*EXERCISES:*
[a] In the tribunal order on the Engineering Projects India Ltd. appeals, what amount of addition made on account of prior period expenses did the ld. CIT(A) delete for assessment year 2009-10?
[b] Continue the tribunal order on the Engineering Projects India Ltd. appeals from the point where the text stops.

*TEXT FOR ANALYSIS:*

Income Tax Appellate Tribunal - Delhi
Dcit, New Delhi vs M/S. Engineering Projects India Ltd., ... on 28 July, 2017
IN THE INCOME TAX APPELLATE TRIBUNAL
DELHI BENCH 'B', NEW DELHI
Before Sh. N. K. Saini, AM and Sh. K. N. Chary, JM
ITA No. 709/Del/2013 : Asstt. Year : 2009-10
ITA No. 4253/Del/2014 : Asstt. Year : 2010-11
Dy. Commissioner of Income Tax, Vs M/s Engineering Projects India
Circle-11(1), Ltd., Core-3, Scope Complex, 7
New Delhi Institutional Area, Lodhi Road,
New Delhi-110003
(APPELLANT) (RESPONDENT)
PAN No. AAACE0061C
Assessee by : Sh. Tarandeep Singh, Adv. &
Sh. Vinay Sethi, CA
Revenue by : Sh. Anshu Prakash, Sr. DR
Date of Hearing : 26.07.2017 Date of Pronouncement : 28.07.2017
ORDER
Per Bench:
These appeals by the department are directed against the separate order dated 20.11.2012 & 26.05.2014 for the assessment years 2009-10 & 2010-11 respectively passed by the ld. CIT(A)-XIII, New Delhi.
2. Common issue is involved in these appeals which were heard together so these are being disposed off by this consolidated order for the sake of convenience and brevity.
2 ITA No. 709/Del/2013 ITA No. 4253/Del/2014Engineering Projects India Ltd.
3. At the first instance, we will deal with the appeal in ITA No. 709/Del/2013. The only ground raised in this appeal which reads as under:
"1. On the facts and circumstance of the case and in law, the ld. CIT(A) has erred in deleting the addition of Rs.9,73,86,429/- made on account of prior period expenses."
4. From the aforesaid ground, it is clear that only grievance of the department relates to the deletion of addition of Rs.9,73,86,429/- made by the AO on account of prior period expenses.
5. During the course of hearing, the ld. Counsel for the assessee at the very outset stated that this issue is covered vide order dated 26.05.2017 in ITA Nos. 2650, 2652 & 2653/Del/2012 for the assessment years 2004-05, 2007-08 & 2008-09 in assessee's own case (copy of the said order was furnished which is placed on record).
6. In his rival submissions the ld. DR although supported the order of the AO but could not controvert, the aforesaid contention of the ld. Counsel for the assessee.
7. We have considered the submissions of both the parties and perused the material available on the record. It is noticed 3 ITA No. 709/Del/2013 ITA No. 4253/Del/2014 Engineering Projects India Ltd.

*INPUT DATA:*

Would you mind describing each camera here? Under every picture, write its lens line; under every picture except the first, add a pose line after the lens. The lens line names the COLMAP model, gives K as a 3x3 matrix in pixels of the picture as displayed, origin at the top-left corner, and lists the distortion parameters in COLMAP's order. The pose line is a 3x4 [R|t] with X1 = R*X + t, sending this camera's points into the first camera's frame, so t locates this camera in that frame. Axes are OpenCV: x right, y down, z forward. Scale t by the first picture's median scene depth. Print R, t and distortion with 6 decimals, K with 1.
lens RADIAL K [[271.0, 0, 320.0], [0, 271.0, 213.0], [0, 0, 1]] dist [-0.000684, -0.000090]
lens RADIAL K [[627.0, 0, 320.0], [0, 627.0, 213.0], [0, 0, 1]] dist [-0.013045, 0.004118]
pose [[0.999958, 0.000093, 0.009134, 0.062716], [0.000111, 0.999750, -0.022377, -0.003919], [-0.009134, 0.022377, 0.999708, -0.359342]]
---
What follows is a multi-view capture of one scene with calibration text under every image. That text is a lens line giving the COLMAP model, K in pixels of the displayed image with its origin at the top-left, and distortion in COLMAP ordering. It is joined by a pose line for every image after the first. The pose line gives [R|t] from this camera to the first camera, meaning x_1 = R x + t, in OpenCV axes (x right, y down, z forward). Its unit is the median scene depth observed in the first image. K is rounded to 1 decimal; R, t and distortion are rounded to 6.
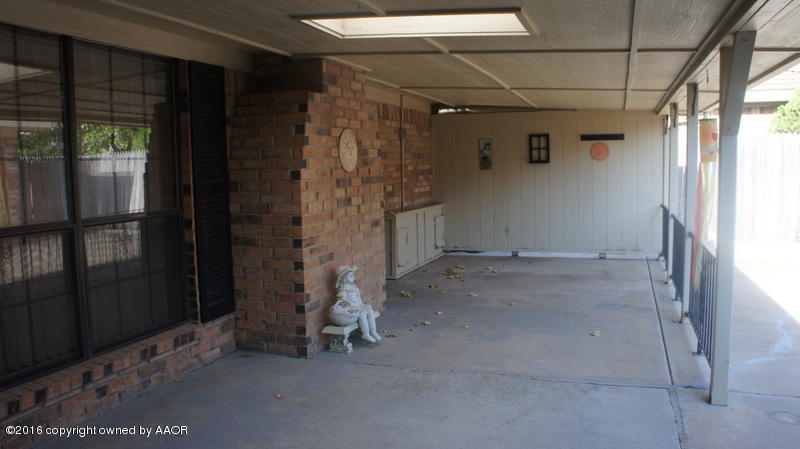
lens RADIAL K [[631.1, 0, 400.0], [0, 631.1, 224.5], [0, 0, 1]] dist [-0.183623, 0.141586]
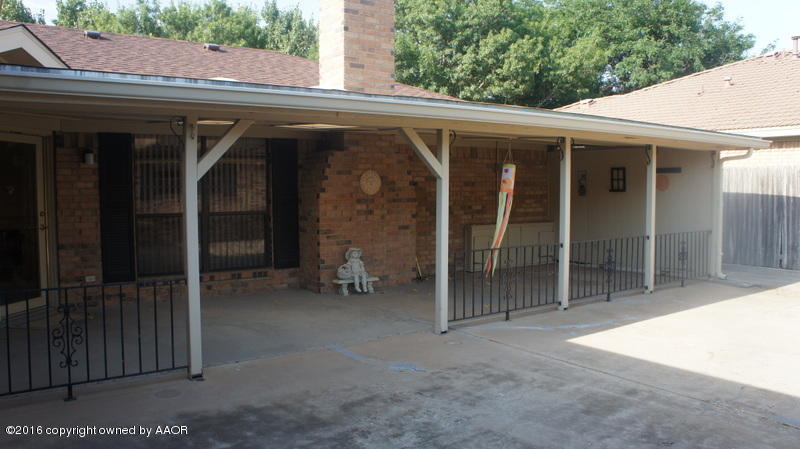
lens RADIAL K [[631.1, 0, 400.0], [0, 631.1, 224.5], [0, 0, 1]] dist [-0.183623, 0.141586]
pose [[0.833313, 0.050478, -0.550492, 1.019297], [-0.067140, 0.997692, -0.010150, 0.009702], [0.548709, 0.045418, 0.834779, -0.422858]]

*ACTIVITY ANSWERS:*
[a] Rs.9,73,86,429/-

[b]
that an identical issue having similar facts has already been adjudicated by this bench of the Tribunal vide order dated 26.05.2017 in ITA Nos. 2650, 2652 & 2653/Del/2012 and the relevant findings have been given in paras 9 to 12 which read as under:
"9. Having considered the rival submissions in the light of entire material available on record, we find that it is no doubt true that the figures of prior period expenditure and provision for advances are discernible from the computation of income and the notes appended thereto, but a perusal of the original assessment order shows that there is no reference to the issue regarding allowability or otherwise of prior period expenses or regarding provision for advances. The assessment order nowhere speaks that the AO had taken a conscious decision or formed any opinion on both these issues nor was there any application of mind by the AO thereupon. In presence of these facts borne out on record, we do not find any justification to discard the decision reached by the ld. CIT(A) for sustaining the initiation of proceedings u/s. 147 in the instant case. For this view, support has rightly been taken from the decision of Hon'ble jurisdictional High Court in the case of Consolidated Photo And Finvest Ltd. vs. ACIT, 28 ITR 394 and of Hon'ble Gujrat High Court in the case of Praful Chunilal Patel vs. ACIT, 236 ITR 832 (Guj). The decisions relied on by the assessee are not found applicable, being based on different footing and distinguishable on the facts of the present case. Hon'ble jurisdictional High Court 4 ITA No. 709/Del/2013 ITA No. 4253/Del/2014 Engineering Projects India Ltd.
in the case of Consolidated Photo (supra) has observed as under:
"The principle that a mere change of opinion cannot be a basis for reopening completed assessments would be applicable only to situations where the Assessing Officer has applied his mind and taken a conscious decision on a particular matter in issue. It will have no application where the order of assessment does not address itself to the aspect which is the basis for reopening of the assessment, as is the position in the present case. It is in that view inconsequential whether or not the material necessary for taking a decision was available to the Assessing Officer either generally or in the form of a reply to the questionnaire served upon the assessee. What is important is whether the Assessing Officer had based on the material available to him taken a view. If he had not done so, the proposed reopening cannot be assailed on the ground that the same is based only on a change of opinion."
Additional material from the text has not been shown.